The Vatican's number two education official predicts that Pope Benedict XVI will follow a path of "evangelical pruning" of secularized Catholic colleges and universities, declaring them no longer Catholic.
Archbishop Michael Miller, secretary of the Vatican Congregation for Catholic Education and former president of the University of Saint Thomas in Houston, addressed officials and faculty at the University of Notre Dame on Monday.
Miller said that his prediction was based on an examination of the new Pope's writings and approach. The Pope has argued "that it might be better for the Church not to expend its resources trying to preserve institutions if their Catholic identity has been seriously compromised," Miller said.
In the Holy Father's view, "the measure of an institution can be judged by its Catholic integrity," Miller said.

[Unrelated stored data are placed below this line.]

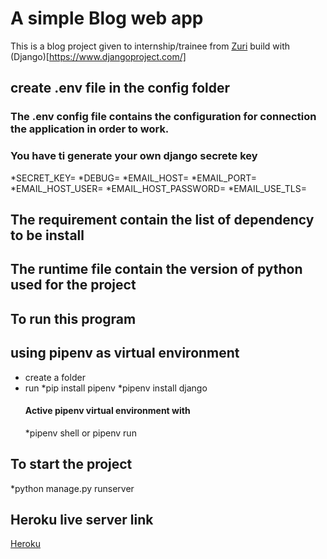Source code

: # A simple Blog web app

This is a blog project given to internship/trainee from [Zuri](https://zuri.team/)
build with (Django)[https://www.djangoproject.com/]

## create .env file in the config folder

### The .env config file contains the configuration for connection the application in order to work.

### You have ti generate your own django secrete key

*SECRET_KEY=
*DEBUG=
*EMAIL_HOST=
*EMAIL_PORT=
*EMAIL_HOST_USER=
*EMAIL_HOST_PASSWORD=
\*EMAIL_USE_TLS=

## The requirement contain the list of dependency to be install

## The runtime file contain the version of python used for the project

## To run this program

## using pipenv as virtual environment

- create a folder
- run
  *pip install pipenv
  *pipenv install django
  #### Active pipenv virtual environment with
  \*pipenv shell or pipenv run

## To start the project

\*python manage.py runserver

## Heroku live server link

[Heroku](https://zuri-blogs.herokuapp.com/)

If the institution secularizes, "it might be a matter of truth and justice that such an institution is no longer upheld. . . . [I]f a Catholic institution is no longer motivated by a Catholic identity, it is better to let it go."
Link.
I can hear the objections:
(1) "This is just B16's way of enforcing orthodoxy."

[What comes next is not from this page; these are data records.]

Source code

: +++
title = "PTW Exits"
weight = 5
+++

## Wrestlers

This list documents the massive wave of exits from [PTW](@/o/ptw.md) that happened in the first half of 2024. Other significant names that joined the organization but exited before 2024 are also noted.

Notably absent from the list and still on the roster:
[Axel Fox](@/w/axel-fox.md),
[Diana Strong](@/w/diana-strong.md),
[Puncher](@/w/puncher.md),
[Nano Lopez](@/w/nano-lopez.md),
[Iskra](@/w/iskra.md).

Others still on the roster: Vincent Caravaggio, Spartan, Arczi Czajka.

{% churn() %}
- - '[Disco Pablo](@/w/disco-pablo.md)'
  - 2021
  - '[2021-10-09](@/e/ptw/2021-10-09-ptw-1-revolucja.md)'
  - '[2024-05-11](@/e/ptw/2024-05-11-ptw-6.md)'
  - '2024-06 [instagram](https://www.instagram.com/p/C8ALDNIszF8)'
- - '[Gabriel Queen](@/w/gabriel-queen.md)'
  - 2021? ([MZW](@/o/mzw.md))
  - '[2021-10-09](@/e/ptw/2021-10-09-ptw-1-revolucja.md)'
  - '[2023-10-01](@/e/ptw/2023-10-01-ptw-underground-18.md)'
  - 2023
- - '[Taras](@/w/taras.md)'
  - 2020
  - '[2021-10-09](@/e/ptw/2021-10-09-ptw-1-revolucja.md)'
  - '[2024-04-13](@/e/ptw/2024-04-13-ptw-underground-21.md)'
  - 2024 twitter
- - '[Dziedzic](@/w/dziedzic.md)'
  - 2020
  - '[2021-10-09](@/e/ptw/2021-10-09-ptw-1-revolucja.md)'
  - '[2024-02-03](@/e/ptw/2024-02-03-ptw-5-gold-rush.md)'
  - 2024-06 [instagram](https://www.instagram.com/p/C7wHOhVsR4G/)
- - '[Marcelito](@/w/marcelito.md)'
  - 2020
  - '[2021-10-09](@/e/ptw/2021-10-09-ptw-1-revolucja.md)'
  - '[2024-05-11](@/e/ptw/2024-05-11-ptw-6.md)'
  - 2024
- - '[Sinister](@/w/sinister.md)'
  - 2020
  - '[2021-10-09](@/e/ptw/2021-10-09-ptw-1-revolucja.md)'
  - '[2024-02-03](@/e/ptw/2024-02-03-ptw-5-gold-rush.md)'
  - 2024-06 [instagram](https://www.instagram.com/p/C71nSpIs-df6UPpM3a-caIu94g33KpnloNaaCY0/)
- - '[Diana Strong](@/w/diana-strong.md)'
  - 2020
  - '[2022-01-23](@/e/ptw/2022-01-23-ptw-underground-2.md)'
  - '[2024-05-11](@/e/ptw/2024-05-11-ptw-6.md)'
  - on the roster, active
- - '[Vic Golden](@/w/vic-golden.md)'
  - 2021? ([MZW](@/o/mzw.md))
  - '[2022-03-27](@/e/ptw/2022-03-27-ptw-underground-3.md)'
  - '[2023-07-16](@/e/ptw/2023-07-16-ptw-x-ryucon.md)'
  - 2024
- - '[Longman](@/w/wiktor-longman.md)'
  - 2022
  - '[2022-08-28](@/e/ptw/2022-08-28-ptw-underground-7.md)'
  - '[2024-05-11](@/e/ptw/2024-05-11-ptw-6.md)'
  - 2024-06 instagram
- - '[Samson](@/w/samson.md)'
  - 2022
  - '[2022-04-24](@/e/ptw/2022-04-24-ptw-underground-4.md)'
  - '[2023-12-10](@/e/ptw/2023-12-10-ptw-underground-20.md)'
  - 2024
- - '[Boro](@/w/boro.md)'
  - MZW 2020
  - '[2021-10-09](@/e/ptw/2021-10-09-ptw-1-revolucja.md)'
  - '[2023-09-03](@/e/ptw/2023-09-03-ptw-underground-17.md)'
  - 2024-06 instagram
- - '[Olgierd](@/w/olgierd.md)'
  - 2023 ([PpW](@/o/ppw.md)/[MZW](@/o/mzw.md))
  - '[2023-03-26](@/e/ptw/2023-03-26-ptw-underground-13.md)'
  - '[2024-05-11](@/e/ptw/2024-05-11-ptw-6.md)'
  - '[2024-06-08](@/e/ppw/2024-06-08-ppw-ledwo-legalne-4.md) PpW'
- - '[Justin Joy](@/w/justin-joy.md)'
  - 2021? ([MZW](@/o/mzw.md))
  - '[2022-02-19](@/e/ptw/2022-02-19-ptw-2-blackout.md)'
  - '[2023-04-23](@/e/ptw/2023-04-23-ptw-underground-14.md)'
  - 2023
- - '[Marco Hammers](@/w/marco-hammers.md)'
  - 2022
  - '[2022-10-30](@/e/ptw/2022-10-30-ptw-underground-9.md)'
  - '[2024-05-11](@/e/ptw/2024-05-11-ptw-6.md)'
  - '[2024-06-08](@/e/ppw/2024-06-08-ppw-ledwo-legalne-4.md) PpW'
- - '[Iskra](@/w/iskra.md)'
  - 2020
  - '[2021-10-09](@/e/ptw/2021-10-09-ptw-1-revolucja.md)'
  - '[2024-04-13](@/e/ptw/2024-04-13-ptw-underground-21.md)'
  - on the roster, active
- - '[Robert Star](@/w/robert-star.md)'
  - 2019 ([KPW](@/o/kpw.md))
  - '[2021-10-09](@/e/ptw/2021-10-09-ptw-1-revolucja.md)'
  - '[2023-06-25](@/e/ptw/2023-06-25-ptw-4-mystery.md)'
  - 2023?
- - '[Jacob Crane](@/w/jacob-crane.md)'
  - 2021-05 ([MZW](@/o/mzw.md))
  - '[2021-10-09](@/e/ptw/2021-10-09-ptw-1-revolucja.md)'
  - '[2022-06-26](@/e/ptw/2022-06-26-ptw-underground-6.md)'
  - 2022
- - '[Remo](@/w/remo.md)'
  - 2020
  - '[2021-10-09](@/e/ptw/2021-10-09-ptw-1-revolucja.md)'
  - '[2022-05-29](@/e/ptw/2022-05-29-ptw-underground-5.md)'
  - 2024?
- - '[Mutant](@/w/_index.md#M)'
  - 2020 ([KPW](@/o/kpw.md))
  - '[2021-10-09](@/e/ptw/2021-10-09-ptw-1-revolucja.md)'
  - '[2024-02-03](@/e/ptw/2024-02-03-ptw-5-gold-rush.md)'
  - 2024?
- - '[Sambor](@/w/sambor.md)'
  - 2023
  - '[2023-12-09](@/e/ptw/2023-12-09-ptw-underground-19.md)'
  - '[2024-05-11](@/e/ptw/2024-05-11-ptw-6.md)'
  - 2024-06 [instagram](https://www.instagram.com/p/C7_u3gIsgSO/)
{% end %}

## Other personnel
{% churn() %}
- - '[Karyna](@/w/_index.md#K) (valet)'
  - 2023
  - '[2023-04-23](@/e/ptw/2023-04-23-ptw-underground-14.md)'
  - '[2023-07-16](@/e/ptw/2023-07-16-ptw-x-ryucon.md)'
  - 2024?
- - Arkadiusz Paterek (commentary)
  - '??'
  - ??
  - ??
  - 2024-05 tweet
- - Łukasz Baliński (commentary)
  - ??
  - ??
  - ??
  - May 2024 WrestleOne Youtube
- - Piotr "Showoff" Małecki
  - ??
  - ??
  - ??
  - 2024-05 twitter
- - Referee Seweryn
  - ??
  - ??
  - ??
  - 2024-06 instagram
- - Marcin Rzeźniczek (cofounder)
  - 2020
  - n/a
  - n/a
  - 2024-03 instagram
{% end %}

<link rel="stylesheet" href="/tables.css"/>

Sure, but if you're not orthodox, you're not Catholic. You think otherwise, but that's why your colleges might get the clipper: you think wrong. I realize that the idea that a person's thoughts could be wrong is heterodoxy in the pantheon of modern dogmas, but the RCC isn't supposed to be a part of that pantheon.
(2) "This violates the college's right of self-identity."
If "self-identity" is your primary touchstone of what's right and what's wrong, you're not Catholic. Indeed, you might be more comfortable with the pagans.